### Leestekst
--------------------
| |
| |
| |
Frank Adam
door Jet Marchau
Frank Adam is op 18 augustus 1963 in Brugge (België) geboren als vierde en jongste kind van een onderwijzersechtpaar. Op de middelbare school, waar hij een wiskundige richting volgde, ontstond zijn belangstelling voor literatuur. Naast klassiekers als Cervantes, Diderot, Dostojevski, Musil en Salinger bewonderde hij performers en theaterauteurs als Drs. P, Woody Allen en Dario Fo. Zijn studie Nederlands, Engels en Zweeds aan de universiteit van Kortrijk en Leuven vulde hij aan met taalcolleges bijbelhebreeuws, nieuwtestamentisch Grieks, Arabisch en Turks. Een zomercursus Arabisch in Caïro leidde in 2006 tot zijn Egyptisch dagboek, De Caïro Cahiers.
In de periode dat hij werkzaam was als leraar (1986-1999) debuteerde hij met het jeugdtoneelstuk Wakitchaga (1992) en een roman voor volwassenen, Waterman (1993). In 2001 inspireerde zijn zoontje hem tot een eerste bundel kindergedichten, Waarom ik altijd nee zeg. In 2003 volgde zijn prozadebuut in de jeugdliteratuur, Wat de ezel zag.
Sinds 2000 is Frank Adam fulltime auteur en performer. Zijn poëzie, fabels, liederen, romans en theaterstukken zet hij vaak zelf op het podium. Hij is redacteur van het literaire tijdschrift De Brakke Hond en artist in residence in het Brugse kunstencentrum De Werf.
Voor zijn romans en toneel voor volwassenen ontving Adam verscheidene malen de Prijs Letterkunde van de Provincie West-Vlaanderen. Zijn adolescentenroman De passie van de puber werd onderscheiden met de Prijs Knokke-Heist voor het beste jeugdboek van 2006 en is vertaald in het Noors en het Duits.
| |
| |
| |
Werk
Frank Adam behoort tot de generatie Vlaams literair talent van de jaren negentig. In de bloemlezing Jonge sla (1994) staat hij vermeld naast geestverwanten als Peter Verhelst, Bart Moeyaert en Anne Provoost. Zijn motieven vindt hij in de geschiedenis, religie en filosofie. Godsdienst en de verbondenheid van culturen verwerkt hij als centrale thema's in een mix van poëzie en absurde, vaak ironiserende humor. Zijn taalgebruik is eigentijds, plastisch en spitsvondig.
--------------------
### Gegevens
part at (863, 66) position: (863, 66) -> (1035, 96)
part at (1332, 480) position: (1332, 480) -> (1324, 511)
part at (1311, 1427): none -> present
--------------------
### Te doen
[A] Schrijf het stuk over Frank Adam letterlijk over van "In de periode" tot "en het Duits.".
[B] Vertaal de zin "Sinds 2000 is Frank Adam fulltime auteur en performer." uit het stuk over Frank Adam in het Engels.
[C] Vat het stuk over Frank Adam samen in twee zinnen.
De lijst komt uit een andere bron.

### Antwoorden
[A]
In de periode dat hij werkzaam was als leraar (1986-1999) debuteerde hij met het jeugdtoneelstuk Wakitchaga (1992) en een roman voor volwassenen, Waterman (1993). In 2001 inspireerde zijn zoontje hem tot een eerste bundel kindergedichten, Waarom ik altijd nee zeg. In 2003 volgde zijn prozadebuut in de jeugdliteratuur, Wat de ezel zag.
Sinds 2000 is Frank Adam fulltime auteur en performer. Zijn poëzie, fabels, liederen, romans en theaterstukken zet hij vaak zelf op het podium. Hij is redacteur van het literaire tijdschrift De Brakke Hond en artist in residence in het Brugse kunstencentrum De Werf.
Voor zijn romans en toneel voor volwassenen ontving Adam verscheidene malen de Prijs Letterkunde van de Provincie West-Vlaanderen. Zijn adolescentenroman De passie van de puber werd onderscheiden met de Prijs Knokke-Heist voor het beste jeugdboek van 2006 en is vertaald in het Noors en het Duits.

[B] Since 2000, Frank Adam has been a full-time author and performer.

[C] Frank Adam werd in 1963 in Brugge geboren, werkte van 1986 tot 1999 als leraar en is sinds 2000 fulltime auteur en performer van onder meer poëzie, romans en theaterstukken. Hij behoort tot de Vlaamse literaire generatie van de jaren negentig en verwerkt godsdienst en de verbondenheid van culturen in een mix van poëzie en absurde, vaak ironiserende humor.